Commenting on the latest IdentityHawk ID breach report, SecurEnvoy says that the fact that there were 54 publicly-known breaches during September - and 10.46 million online records potentially accessed without permission - is a horrifying statistic.
According to Steve Watts, the co-founder of the tokenless two-factor authentication specialist, this is a massive increase on the 678,000 online records reportedly compromised during August and is a figure that any IT security professional would throw up their hands in absolute horror and astonishment.
"This level of identity breaches - even for a country the site of the US - is still way too high. The even bigger question that any professional would ask, however, is how many more unreported breaches were there during the month. Our observations at SecurEnvoy suggests that this number is probably running well into the hundreds, with a consequential similar boost to the number of unreported - but compromised - online records," he said. "It's also interesting to note that only 26.5 per cent of the breaches noted in the September report were the result of hacking, suggesting that the majority of identity compromises were the result of human error, as well as internal threats such as rogue employees,” he added.

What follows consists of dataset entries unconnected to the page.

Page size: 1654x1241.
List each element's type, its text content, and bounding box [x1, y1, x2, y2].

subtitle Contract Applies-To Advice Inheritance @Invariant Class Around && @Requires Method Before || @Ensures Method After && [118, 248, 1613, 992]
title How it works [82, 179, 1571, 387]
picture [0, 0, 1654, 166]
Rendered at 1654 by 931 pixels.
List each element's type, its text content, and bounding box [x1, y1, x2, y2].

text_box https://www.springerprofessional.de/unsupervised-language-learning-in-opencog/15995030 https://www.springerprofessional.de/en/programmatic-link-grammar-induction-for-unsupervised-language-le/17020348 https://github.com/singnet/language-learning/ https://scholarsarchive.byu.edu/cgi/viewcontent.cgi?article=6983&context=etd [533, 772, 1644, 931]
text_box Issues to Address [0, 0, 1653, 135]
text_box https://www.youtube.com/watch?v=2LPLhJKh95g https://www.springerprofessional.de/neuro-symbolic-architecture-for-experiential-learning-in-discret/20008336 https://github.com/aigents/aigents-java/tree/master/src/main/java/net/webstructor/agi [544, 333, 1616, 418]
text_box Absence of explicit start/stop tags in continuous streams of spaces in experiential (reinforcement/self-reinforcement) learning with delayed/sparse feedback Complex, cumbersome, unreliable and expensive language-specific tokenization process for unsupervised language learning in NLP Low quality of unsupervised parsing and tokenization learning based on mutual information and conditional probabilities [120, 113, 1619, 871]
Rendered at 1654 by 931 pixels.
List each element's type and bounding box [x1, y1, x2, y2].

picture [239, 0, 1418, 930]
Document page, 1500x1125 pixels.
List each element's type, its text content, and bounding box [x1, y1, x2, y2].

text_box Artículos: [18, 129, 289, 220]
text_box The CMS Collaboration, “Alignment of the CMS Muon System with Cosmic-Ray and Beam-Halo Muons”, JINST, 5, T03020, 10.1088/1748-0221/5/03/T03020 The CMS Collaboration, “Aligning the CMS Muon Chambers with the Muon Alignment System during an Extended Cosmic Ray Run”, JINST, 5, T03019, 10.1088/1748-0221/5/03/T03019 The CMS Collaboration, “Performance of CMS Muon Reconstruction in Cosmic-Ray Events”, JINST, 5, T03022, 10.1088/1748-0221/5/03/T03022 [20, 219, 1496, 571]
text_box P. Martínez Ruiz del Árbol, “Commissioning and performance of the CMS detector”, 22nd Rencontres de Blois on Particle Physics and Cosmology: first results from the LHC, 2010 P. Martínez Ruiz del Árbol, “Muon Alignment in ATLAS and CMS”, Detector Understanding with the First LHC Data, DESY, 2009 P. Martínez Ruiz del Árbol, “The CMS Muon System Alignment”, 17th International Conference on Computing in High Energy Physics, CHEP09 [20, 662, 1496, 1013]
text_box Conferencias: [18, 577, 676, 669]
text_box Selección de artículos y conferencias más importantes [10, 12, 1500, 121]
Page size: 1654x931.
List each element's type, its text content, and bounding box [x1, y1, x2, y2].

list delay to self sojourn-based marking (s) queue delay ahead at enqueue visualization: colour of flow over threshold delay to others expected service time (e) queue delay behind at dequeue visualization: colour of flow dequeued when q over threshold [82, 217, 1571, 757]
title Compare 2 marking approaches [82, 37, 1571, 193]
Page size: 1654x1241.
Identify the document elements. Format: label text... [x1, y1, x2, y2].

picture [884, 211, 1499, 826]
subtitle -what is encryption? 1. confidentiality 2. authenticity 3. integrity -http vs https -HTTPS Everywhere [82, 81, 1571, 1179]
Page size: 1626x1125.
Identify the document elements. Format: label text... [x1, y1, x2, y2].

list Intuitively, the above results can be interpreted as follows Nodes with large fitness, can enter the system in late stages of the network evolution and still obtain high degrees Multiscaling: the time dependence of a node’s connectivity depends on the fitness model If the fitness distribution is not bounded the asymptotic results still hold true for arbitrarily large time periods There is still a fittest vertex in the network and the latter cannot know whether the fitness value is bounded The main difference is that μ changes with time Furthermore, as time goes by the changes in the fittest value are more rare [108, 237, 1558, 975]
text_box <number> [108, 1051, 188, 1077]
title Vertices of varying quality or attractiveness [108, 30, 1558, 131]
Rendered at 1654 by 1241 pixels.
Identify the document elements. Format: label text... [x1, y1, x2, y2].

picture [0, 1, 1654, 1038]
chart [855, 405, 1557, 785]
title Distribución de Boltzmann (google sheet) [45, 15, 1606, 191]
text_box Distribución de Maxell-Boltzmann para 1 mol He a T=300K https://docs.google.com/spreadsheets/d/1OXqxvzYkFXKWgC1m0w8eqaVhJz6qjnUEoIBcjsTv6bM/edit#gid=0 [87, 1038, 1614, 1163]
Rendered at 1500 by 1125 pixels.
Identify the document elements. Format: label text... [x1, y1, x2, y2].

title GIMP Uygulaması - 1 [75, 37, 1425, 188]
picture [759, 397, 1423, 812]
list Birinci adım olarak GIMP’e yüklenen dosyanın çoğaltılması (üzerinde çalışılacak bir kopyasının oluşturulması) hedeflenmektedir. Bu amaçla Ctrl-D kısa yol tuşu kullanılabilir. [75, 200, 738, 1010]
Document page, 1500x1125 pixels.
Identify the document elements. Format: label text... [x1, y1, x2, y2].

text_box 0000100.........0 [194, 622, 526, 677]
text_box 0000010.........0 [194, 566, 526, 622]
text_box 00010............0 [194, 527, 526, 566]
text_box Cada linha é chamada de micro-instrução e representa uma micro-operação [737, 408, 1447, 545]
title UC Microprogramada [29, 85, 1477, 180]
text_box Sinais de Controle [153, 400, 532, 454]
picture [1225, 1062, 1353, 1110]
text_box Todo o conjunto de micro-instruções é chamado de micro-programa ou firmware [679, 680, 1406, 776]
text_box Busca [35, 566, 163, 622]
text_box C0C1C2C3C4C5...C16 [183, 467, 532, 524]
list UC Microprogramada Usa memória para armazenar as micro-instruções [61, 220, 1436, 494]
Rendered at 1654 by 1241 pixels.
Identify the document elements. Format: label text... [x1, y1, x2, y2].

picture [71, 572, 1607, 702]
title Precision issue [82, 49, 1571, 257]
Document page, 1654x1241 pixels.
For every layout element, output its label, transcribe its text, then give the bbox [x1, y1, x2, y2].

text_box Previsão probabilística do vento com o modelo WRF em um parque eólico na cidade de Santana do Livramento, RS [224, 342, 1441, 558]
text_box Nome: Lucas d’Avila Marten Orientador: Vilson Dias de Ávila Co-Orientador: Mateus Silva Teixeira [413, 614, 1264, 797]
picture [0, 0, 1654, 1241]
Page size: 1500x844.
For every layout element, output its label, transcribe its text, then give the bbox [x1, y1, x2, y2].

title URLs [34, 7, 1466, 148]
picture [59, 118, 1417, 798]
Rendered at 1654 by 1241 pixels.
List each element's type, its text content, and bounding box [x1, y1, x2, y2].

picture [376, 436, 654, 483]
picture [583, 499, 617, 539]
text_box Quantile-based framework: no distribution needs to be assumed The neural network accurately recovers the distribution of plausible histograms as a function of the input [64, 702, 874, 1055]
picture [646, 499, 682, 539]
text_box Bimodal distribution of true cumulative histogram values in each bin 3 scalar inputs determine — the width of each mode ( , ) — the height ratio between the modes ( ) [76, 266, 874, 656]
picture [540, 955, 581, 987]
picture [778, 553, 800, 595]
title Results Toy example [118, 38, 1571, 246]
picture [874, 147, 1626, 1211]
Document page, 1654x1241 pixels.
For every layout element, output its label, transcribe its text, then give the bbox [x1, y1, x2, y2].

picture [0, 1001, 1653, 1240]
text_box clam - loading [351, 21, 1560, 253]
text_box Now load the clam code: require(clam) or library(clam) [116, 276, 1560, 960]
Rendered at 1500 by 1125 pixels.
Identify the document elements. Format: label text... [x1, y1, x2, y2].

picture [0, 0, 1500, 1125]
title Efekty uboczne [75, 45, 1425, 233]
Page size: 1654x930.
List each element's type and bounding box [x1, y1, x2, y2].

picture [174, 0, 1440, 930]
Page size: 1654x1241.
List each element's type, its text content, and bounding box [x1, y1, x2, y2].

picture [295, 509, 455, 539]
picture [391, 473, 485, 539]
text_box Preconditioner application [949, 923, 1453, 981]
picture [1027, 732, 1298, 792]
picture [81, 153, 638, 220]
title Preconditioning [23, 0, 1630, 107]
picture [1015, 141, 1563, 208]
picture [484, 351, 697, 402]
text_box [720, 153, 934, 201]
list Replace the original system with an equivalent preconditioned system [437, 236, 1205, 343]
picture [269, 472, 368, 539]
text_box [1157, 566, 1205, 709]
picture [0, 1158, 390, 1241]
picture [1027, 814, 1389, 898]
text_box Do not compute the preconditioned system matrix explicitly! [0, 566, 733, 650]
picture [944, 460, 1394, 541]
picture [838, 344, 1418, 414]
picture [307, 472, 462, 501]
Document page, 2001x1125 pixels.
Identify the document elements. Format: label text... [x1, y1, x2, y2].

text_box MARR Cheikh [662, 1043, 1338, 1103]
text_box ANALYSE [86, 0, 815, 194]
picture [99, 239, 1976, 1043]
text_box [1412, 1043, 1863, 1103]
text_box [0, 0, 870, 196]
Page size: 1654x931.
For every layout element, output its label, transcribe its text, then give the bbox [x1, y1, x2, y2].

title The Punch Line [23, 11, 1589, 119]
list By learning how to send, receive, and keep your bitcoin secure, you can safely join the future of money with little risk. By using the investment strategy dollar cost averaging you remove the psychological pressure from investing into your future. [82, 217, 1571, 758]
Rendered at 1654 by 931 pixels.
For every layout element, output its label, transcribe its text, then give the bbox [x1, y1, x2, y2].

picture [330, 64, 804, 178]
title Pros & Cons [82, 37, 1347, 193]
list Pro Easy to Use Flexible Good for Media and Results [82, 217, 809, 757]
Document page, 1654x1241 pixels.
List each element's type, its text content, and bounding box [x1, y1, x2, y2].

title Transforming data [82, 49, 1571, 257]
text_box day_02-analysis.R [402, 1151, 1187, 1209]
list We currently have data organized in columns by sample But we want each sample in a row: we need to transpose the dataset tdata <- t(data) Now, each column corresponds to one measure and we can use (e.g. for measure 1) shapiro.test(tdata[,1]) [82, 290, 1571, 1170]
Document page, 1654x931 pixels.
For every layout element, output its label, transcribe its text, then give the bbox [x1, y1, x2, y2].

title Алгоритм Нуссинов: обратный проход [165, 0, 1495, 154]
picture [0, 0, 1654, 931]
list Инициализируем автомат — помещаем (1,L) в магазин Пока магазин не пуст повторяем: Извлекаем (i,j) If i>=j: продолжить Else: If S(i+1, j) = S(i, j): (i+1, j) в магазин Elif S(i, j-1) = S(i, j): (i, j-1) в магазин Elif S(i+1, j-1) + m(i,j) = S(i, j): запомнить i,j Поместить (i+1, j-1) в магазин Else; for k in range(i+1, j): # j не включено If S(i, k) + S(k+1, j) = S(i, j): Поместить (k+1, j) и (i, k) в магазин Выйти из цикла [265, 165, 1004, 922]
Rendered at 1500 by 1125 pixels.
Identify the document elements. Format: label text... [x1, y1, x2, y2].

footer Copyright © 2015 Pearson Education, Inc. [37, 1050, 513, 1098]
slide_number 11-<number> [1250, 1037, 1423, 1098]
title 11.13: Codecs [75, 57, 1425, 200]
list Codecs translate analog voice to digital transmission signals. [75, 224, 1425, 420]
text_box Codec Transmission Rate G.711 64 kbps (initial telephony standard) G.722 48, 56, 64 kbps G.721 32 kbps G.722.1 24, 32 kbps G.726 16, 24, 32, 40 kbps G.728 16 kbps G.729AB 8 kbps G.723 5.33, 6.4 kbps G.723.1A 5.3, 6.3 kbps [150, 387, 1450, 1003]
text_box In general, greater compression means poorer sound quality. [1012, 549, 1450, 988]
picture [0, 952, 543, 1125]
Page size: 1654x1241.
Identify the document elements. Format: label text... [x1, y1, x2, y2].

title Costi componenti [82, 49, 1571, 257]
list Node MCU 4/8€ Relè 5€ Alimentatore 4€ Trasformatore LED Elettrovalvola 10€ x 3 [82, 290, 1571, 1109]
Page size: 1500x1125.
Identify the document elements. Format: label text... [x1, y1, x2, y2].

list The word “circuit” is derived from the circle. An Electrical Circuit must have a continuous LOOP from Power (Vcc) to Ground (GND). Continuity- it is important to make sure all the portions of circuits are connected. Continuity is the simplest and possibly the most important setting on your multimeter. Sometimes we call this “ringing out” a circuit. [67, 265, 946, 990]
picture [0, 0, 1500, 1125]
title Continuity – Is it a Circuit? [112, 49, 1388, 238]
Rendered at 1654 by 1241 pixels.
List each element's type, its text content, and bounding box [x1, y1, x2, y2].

These two latter categories of identity breaches, he went on to say, are an often-overlooked security issue in many organisations, who tend – perhaps understandably given the plethora of media reports on the subject – to focus on the issue of defending their digital data assets against external attacks from cybercriminals, hackers and other perceived threats. The reality, he explained, is that internal security in an organisation is every bit as important as the external firewalls, spam traps and IT/anti-virus safeguards that all businesses now use to a greater or lesser degree. But the problem for many IT admins, says Watts, is how to create an authentication systems for staff that is both secure and easy to use - as well as robust enough to be used both inside and outside the organisation - as research has proven that the more complex and cumbersome a staff authentication system is, the greater the propensity for staff to work around the security in the mistaken belief that they are doing their jobs more efficiently.
“And this is where tokenless two-factor authentication comes into the frame, as most staff carry their mobiles around with them when inside the company building, if only to stay in contact at all times, as well as check all those social networking sites. Likewise when they are out and about, so it makes sense to use a device that is constantly in their possession to authenticate themselves,” he said.
“Authentication is about using something you know alongside something you have. With tokenless two-factor authentication, staff can better defend their own identities and, in doing so maintain the security of their organisation's IT resources, as well the records their organisation holds on behalf clients and customers,” he said.